> [PROBLEM TO SOLVE]:
Report every line of the listing below that contains the word "Solanum", copying each line in full. Case counts.

──────── RAW RECORDS ────────

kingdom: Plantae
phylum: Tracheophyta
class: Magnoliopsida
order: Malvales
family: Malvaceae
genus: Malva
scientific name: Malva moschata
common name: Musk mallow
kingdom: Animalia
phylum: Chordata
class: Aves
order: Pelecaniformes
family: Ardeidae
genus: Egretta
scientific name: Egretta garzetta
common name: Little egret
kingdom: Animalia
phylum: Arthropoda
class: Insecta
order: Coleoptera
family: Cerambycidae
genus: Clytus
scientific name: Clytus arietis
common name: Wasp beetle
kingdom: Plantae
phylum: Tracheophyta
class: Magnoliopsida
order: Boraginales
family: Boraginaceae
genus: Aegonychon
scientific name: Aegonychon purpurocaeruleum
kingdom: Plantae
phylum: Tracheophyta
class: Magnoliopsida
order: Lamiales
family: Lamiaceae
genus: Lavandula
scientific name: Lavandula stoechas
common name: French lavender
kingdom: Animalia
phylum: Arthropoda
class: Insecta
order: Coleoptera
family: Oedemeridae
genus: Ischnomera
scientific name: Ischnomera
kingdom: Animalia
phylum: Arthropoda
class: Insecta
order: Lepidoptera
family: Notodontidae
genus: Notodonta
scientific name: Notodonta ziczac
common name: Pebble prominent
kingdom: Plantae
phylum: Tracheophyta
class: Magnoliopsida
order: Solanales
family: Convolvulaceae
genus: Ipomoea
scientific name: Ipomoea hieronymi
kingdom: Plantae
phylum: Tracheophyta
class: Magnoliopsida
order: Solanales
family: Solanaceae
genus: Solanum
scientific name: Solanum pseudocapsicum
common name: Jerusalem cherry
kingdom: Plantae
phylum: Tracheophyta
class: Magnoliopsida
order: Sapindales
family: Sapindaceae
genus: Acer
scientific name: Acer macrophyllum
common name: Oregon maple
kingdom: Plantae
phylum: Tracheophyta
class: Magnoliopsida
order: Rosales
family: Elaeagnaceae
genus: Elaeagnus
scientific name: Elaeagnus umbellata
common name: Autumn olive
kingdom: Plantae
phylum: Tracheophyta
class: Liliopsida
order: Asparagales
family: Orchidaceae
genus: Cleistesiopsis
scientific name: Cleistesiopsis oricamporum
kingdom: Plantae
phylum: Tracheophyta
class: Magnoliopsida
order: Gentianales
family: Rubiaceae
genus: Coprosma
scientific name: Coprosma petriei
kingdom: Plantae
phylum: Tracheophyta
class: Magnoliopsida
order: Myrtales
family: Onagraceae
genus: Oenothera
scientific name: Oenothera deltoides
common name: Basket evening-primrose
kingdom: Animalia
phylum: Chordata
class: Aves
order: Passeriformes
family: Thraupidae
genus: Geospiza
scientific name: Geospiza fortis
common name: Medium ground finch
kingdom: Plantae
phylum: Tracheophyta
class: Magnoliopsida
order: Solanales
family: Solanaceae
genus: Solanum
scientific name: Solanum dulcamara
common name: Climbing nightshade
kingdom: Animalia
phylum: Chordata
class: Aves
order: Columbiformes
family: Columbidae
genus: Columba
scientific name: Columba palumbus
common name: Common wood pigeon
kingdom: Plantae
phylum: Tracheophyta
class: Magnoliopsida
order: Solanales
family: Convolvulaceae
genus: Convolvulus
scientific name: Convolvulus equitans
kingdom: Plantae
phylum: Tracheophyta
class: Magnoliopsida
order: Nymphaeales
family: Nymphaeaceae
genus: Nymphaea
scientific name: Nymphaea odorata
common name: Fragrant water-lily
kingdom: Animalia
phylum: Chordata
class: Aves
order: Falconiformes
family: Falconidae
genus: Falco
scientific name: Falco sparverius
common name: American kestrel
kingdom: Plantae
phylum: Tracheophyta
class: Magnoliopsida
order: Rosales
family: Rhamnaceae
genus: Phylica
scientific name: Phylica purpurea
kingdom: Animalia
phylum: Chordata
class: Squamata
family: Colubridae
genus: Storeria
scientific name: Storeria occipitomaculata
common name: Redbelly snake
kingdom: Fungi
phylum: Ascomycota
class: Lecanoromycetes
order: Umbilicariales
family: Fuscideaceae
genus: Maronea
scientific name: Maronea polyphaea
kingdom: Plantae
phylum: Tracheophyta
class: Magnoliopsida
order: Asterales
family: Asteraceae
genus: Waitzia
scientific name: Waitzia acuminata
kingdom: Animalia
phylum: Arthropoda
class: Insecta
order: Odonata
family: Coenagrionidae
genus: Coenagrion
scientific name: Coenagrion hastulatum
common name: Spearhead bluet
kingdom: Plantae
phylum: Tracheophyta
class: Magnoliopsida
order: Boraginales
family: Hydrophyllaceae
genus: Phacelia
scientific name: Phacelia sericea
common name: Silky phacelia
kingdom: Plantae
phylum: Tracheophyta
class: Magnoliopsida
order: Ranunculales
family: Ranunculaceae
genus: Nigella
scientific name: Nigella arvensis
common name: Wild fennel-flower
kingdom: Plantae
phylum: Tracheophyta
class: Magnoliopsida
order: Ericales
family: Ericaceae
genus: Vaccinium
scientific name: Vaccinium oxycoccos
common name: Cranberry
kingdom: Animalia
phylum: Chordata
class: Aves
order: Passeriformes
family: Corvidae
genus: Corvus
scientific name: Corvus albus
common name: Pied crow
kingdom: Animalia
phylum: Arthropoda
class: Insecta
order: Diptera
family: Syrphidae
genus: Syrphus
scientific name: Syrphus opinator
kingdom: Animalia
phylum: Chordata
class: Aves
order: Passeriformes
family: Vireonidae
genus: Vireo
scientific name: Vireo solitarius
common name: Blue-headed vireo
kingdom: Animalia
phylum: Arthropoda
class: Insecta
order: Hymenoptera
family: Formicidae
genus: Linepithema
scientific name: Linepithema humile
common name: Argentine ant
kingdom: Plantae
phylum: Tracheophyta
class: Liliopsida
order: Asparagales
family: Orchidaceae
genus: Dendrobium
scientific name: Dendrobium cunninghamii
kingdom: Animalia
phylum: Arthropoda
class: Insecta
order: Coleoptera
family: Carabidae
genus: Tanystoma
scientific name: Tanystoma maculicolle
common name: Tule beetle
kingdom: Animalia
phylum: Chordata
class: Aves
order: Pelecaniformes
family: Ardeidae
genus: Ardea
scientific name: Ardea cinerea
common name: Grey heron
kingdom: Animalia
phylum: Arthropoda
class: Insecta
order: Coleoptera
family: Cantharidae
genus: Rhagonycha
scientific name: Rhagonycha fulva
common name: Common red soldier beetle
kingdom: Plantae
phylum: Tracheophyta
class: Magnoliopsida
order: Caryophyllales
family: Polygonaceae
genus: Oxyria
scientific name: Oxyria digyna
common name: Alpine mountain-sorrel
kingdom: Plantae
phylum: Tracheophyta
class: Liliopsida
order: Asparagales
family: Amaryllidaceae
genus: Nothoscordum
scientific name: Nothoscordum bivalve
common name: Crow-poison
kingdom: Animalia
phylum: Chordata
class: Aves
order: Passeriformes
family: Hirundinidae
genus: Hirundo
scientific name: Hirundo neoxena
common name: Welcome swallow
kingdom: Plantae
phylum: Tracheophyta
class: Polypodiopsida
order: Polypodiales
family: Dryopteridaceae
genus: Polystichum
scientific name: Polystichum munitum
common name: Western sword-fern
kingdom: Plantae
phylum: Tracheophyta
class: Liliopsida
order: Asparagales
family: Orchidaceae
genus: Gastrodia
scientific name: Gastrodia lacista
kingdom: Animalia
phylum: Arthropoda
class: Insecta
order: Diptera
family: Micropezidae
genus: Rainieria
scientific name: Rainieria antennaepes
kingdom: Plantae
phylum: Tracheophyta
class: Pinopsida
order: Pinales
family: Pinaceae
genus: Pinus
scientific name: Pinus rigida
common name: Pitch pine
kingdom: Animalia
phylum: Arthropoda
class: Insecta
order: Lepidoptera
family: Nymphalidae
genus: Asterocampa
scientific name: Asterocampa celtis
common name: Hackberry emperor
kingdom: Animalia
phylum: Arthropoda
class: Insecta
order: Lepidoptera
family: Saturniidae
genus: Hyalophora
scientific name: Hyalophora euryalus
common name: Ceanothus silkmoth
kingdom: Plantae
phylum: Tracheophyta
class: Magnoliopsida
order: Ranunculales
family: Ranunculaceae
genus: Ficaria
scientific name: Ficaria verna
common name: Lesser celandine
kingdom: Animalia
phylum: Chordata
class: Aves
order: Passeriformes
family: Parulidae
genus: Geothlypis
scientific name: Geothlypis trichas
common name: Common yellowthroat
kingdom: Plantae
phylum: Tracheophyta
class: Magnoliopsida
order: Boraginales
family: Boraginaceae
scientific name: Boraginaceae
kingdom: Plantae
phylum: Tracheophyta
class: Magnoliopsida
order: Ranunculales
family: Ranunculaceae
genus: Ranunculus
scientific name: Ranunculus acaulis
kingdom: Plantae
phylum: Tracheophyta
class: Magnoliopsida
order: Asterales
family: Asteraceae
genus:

────────

> [RESULT FOR THIS TASK]:
genus: Solanum
scientific name: Solanum pseudocapsicum
genus: Solanum
scientific name: Solanum dulcamara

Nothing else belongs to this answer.